Die Geißlersekte hat sich besonders während der Regierung Paul I. verbreitet, und zwar ist sie nicht nur in die Häuser der reichen Kaufleute eingedrungen, sondern auch in die der Aristokratie und sogar an den kaiserlichen Hof gekommen. Der Kommandant des düsteren Palais Paul I., den seine eigenen Untertanen erwürgten, war mit seiner ganzen Familie ein eifriger Anhänger dieser Sekte. Es wird auch erzählt, wie es dazugekommen.

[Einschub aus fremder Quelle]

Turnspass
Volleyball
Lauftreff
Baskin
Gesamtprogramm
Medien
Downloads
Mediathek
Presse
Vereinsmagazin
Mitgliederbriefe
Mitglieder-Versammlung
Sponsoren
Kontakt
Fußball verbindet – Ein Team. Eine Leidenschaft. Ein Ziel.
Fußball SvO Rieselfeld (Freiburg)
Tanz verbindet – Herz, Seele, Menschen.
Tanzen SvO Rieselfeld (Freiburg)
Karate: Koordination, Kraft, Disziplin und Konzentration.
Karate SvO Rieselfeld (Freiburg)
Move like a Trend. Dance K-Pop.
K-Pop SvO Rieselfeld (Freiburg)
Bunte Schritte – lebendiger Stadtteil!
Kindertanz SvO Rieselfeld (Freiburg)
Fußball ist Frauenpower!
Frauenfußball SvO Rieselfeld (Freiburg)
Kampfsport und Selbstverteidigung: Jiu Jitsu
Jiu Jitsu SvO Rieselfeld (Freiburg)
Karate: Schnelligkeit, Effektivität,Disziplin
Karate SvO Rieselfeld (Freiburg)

Der Kommandant des Schlosses besatz eine sehr schöne, religiös veranlagte Tochter. Die Chlysten trachteten nun, sie dieser Sekte zuzuführen, um mit ihrer Hilfe auch die einflußreichsten Leute am Zarenhofe zu gewinnen, denn schon damals munkelte man über Gerichtsuntersuchungen und Verfolgungen der Sekte. Man ließ an das junge Mädchen den Sohn eines reichen Kaufmannes, der Anhänger der Sekte war, herantreten. Die Bekanntschaft wurde gemacht, der junge Mann gefiel und wurde zum ständigen Gast des Kommandanten. Eines Tages, als von der Geißlersekte Erwähnung getan wurde, stachelte er die Neugierde des Fräuleins an und bat sie, einmal den Mysterien beizuwohnen. Der junge Kaufmann bekleidete damals selbst die Priesterwürde. Seine religiöse Ekstase, seine begeisterte Stimme und seine schöne Erscheinung haben bei einer so ungewöhnlichen Veranlassung und mystischen Stimmung dem jungen Mädchen ungemein gefallen.
Eine helle Begeisterung und ein tiefes Entzücken bemächtigte sich ihrer, als sie den jungen Priester seinen rituellen Tanz beginnen sah. Seine drehende Bewegung wurde so rasch ausgeführt, daß sein Gesicht fast unsichtbar wurde; er wußte die Drehungen zu einem solchen Grade zu führen, daß er dadurch im Zimmer einen starken Wind verursachte, der alle Kerzen zum Verlöschen brachte. Obwohl das Fräulein in die Sekte eingetreten war und die Mitglieder ihrer Familie ihrem Beispiele folgten, auch viele von ihren aristokratischen Bekannten, so verfolgte doch Paul I. unbarmherzig die Chlysten, ließ sie mit Stöcken und Peitschen auf einem öffentlichen Platze bei den Klängen der Soldatentrommel schlagen und dann nach Sibirien verschicken. Ich erinnere mich, daß trotzdem noch im Jahre 1911 in Petersburg solche Mysterien der Chlysten aufgedeckt wurden, an welchen Kaufleute und aristokratische Familien teilnahmen.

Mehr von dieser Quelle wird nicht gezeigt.